Uit het voorgaande volgt dat de door BTF-SGB en RAS gevorderde hoofdsom onvoldoende gemotiveerd is betwist en toewijsbaar is.
4.12.
BTF-SGB en RAS hebben gesteld dat [gedaagde] na het intreden van het verzuim
€ 8.802,82 heeft voldaan. [gedaagde] stelt zelf bij dupliek dat dit € 13.788,14 is, maar onderbouwt dit niet. De kantonrechter gaat daarom uit van het door BTF-SGB en RAS genoemde bedrag dat in mindering wordt gebracht op het totaal verschuldigde.
Buitengerechtelijke kosten
4.13.
Door [gedaagde] is niet betwist dat BTF-SGB en RAS voor elke factuur betalingsherinneringen hebben gestuurd en dat de betalingen die zij hebben ontvangen, zijn gedaan nadat de betalingstermijn was verstreken en hiervoor is gesommeerd. Daarmee staat voldoende vast dat er buitengerechtelijke kosten zijn gemaakt en dat die ook in redelijkheid zijn gemaakt. Het gevorderde bedrag is berekend conform het Besluit vergoeding buitengerechtelijke incassokosten en daarmee toewijsbaar.
4.14.
Rente
4.15.
De berekening van de rente is niet weersproken. Ook dit bedrag is derhalve toewijsbaar.
Conclusie en proceskostenveroordeling
4.16.
Uit het voorgaande volgt dat de vordering van BTF-SGB en RAS geheel zal worden toegewezen.
4.17.
[gedaagde] zal als de in het ongelijk gestelde partij worden veroordeeld in de kosten van deze procedure.
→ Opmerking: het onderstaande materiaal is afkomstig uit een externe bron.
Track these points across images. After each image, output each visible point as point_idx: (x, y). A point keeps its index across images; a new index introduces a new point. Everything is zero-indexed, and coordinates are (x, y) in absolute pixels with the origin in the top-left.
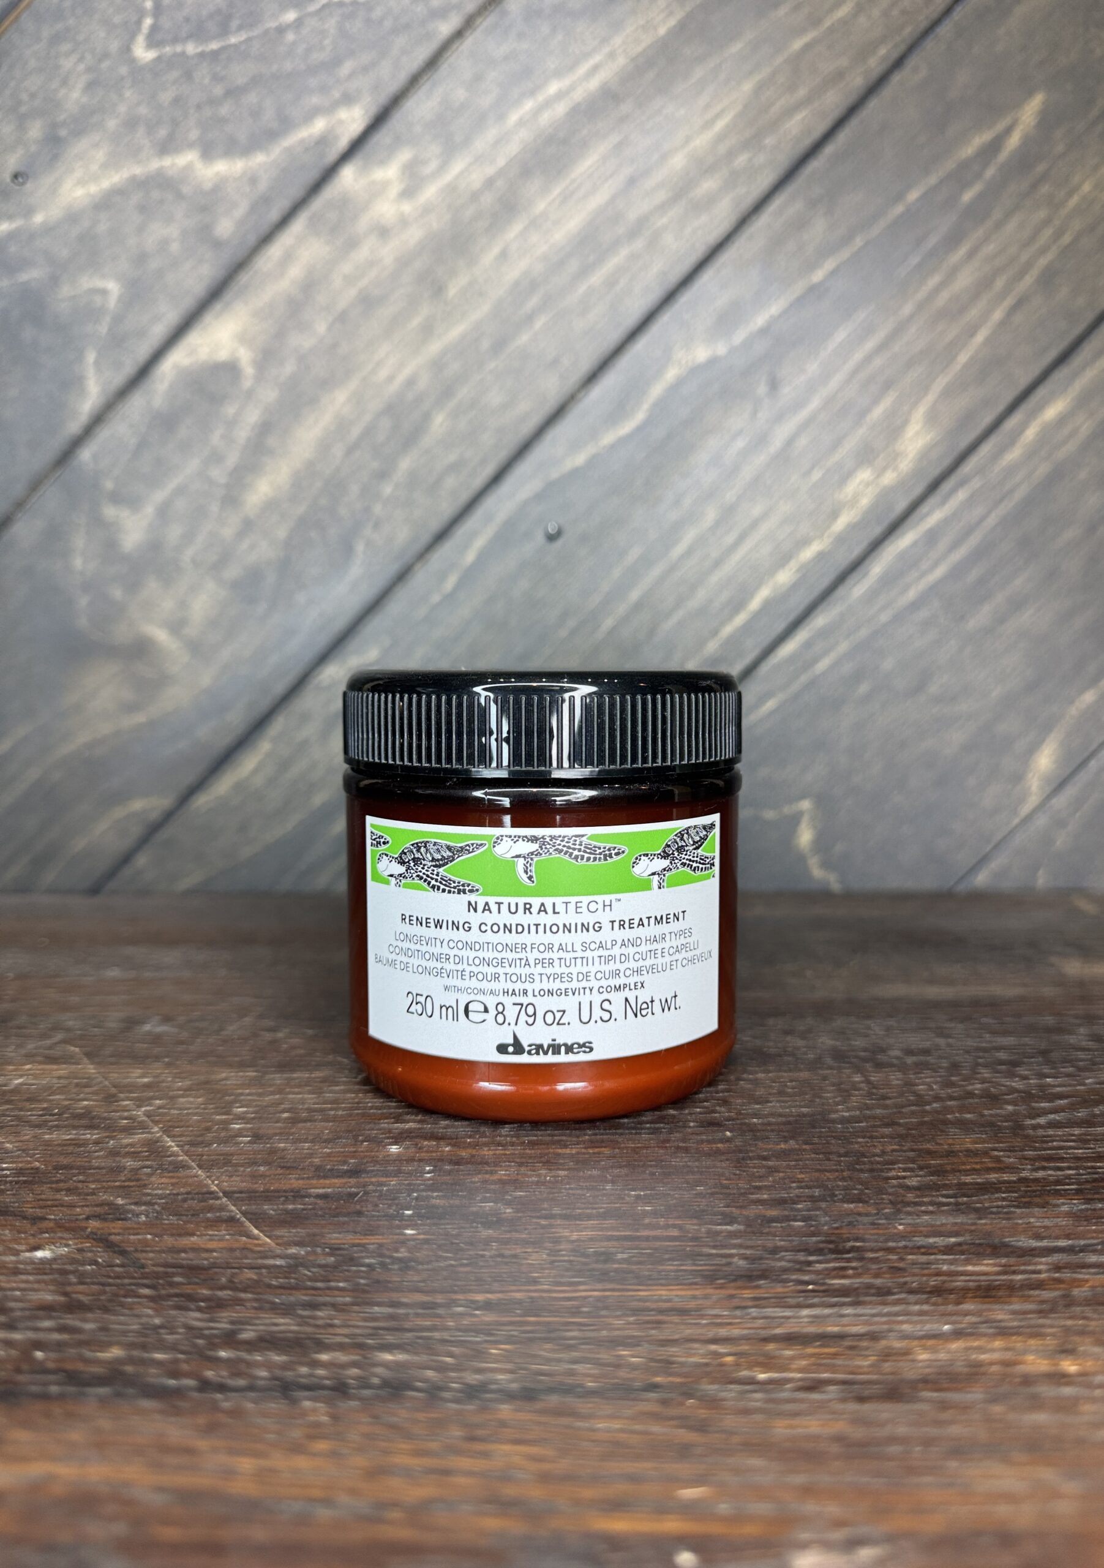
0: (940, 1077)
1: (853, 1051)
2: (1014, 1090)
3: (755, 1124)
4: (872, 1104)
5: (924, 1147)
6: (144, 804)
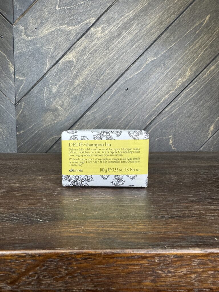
1: (195, 173)
6: (55, 137)
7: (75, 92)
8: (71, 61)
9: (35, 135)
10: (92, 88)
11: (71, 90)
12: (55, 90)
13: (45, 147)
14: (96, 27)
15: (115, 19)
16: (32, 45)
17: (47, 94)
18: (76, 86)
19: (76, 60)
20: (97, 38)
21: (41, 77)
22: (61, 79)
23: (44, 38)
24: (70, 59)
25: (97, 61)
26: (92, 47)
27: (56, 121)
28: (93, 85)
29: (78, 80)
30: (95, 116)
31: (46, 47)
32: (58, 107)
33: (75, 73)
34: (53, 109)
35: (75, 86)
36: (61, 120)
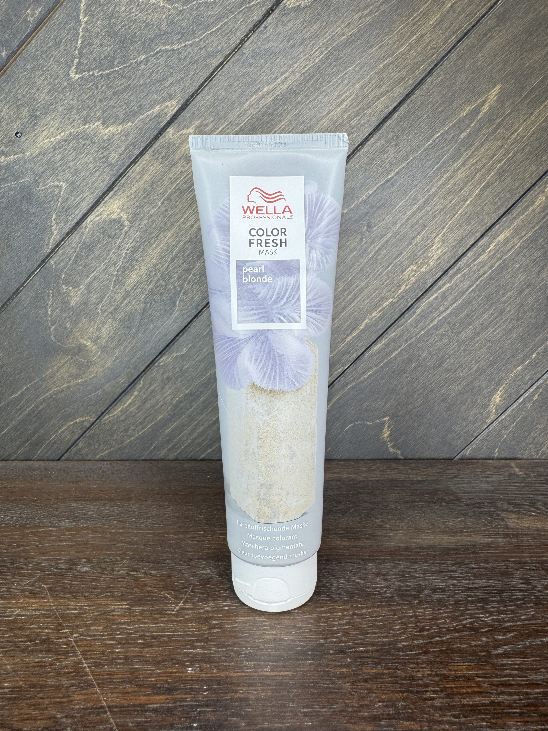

De kosten aan de zijde van BTF-SGB en RAS worden begroot op:
  • dagvaarding € 132,42
  • griffierecht 514,00
  • salaris gemachtigde
totaal € 1.306,42
4.18.
De kantonrechter zal dit vonnis tot zover uitvoerbaar bij voorraad verklaren.

5.De beslissing

De kantonrechter
5.1.
veroordeelt [gedaagde] om tegen behoorlijk bewijs van kwijting aan BTF-SGB en RAS te betalen een bedrag van € 7.043,33, vermeerderd met de wettelijke handelsrente vanaf 4 juli 2023 tot de dag van volledige betaling,
5.2.
veroordeelt [gedaagde] in de proceskosten aan de zijde van BTF-SGB en RAS gevallen en tot op heden begroot op € 1.306,42,
5.3.
verklaart dit vonnis uitvoerbaar bij voorraad.
Dit vonnis is gewezen door mr. A.P.A. Bisscheroux en in het openbaar uitgesproken.